◆ Text for analysis
----------
2

I'm making an HTTPS call over TLS 1.2 with client certificates to another company using .Net Framework 4.8 and the handshake fails after the client certificate is sent. Their company support claims .Net framework does not support SNI using this page as reference https://www.ssls.com/knowledgebase/what-is-sni-technology/. However my network capture indicates it does, since it includes the "server_name" extension in the client hello..Net framework call with SNI extension The same call can be made successfully using python so there is evidence they are correct, but I can't find any definitive answer online regarding .Net Framework. How can we determine if the issue is their network or lack of support in our framework?

Edit: This website indicates there is support since 4.5 https://developer.awhere.com/api/server-name-indication-sni-support-requirements

Scott
  • 23
  • 5

2 Answers2

2

.NET Framework don't care about SNI support, because .NET has no knowledge of it. Network operations in .NET Framewrok are built around a network stack and low-level API provided by operating system. If you were able to install .NET 4.8, then you are running your app on a modern client that certainly supports SNI. This means that the issue is elsewhere, but not in .NET Framework.

I can't find any definitive answer online regarding .Net Framework

and you won't find for reasons explained above.

Crypt32
  • 12,850
  • 2
  • 41
  • 70
0

The simple answer is no, it does NOT, not in NetStandard 2.0 either.
But it does with netcore-5+.

Prior to that, while it supported client connections, it did not support customized selecting of the TLS-certificate based on SNI prior to netcore-5.

You could do it prior to that with the StreamsExtended library, though.
However, that's not part of the official .NET Framework, but a 3rd party library.
So no, the full .NET framework does not support that at all.

Stefan Steiger
  • 78,642
  • 66
  • 377
  • 442
----------
◆ Record excerpts
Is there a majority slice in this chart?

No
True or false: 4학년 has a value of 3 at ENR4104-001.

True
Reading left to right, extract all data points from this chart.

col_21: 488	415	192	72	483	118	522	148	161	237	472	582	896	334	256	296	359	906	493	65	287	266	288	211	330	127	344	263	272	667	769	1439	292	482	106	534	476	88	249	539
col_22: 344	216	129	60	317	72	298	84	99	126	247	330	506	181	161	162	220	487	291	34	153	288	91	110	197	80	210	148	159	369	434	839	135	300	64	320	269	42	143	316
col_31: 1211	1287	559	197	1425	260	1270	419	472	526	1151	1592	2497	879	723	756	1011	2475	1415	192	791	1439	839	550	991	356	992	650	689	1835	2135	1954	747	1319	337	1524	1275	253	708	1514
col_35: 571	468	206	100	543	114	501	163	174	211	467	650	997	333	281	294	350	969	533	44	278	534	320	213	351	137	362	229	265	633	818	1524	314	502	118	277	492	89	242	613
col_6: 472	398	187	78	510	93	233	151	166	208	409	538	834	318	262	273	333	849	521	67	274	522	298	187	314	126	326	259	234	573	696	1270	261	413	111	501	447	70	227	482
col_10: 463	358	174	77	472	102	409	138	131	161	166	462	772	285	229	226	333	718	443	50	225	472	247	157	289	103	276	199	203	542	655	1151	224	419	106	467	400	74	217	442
----------
◆ Task 1
From the thread on .NET Framework SNI support, extract the passage between "I'm making an" and "in our framework?", inclusive.
◆ Task 2
Answer these questions using the thread on .NET Framework SNI support.
(a) Which TLS version does the original poster's HTTPS call use?
(b) According to the website cited in the edit, since which version has there been support?
(c) Which library does the second answer name as a way to do it before netcore-5?

◆ Answer box 1
I'm making an HTTPS call over TLS 1.2 with client certificates to another company using .Net Framework 4.8 and the handshake fails after the client certificate is sent. Their company support claims .Net framework does not support SNI using this page as reference https://www.ssls.com/knowledgebase/what-is-sni-technology/. However my network capture indicates it does, since it includes the "server_name" extension in the client hello..Net framework call with SNI extension The same call can be made successfully using python so there is evidence they are correct, but I can't find any definitive answer online regarding .Net Framework. How can we determine if the issue is their network or lack of support in our framework?

◆ Answer box 2
(a) TLS 1.2
(b) 4.5
(c) StreamsExtended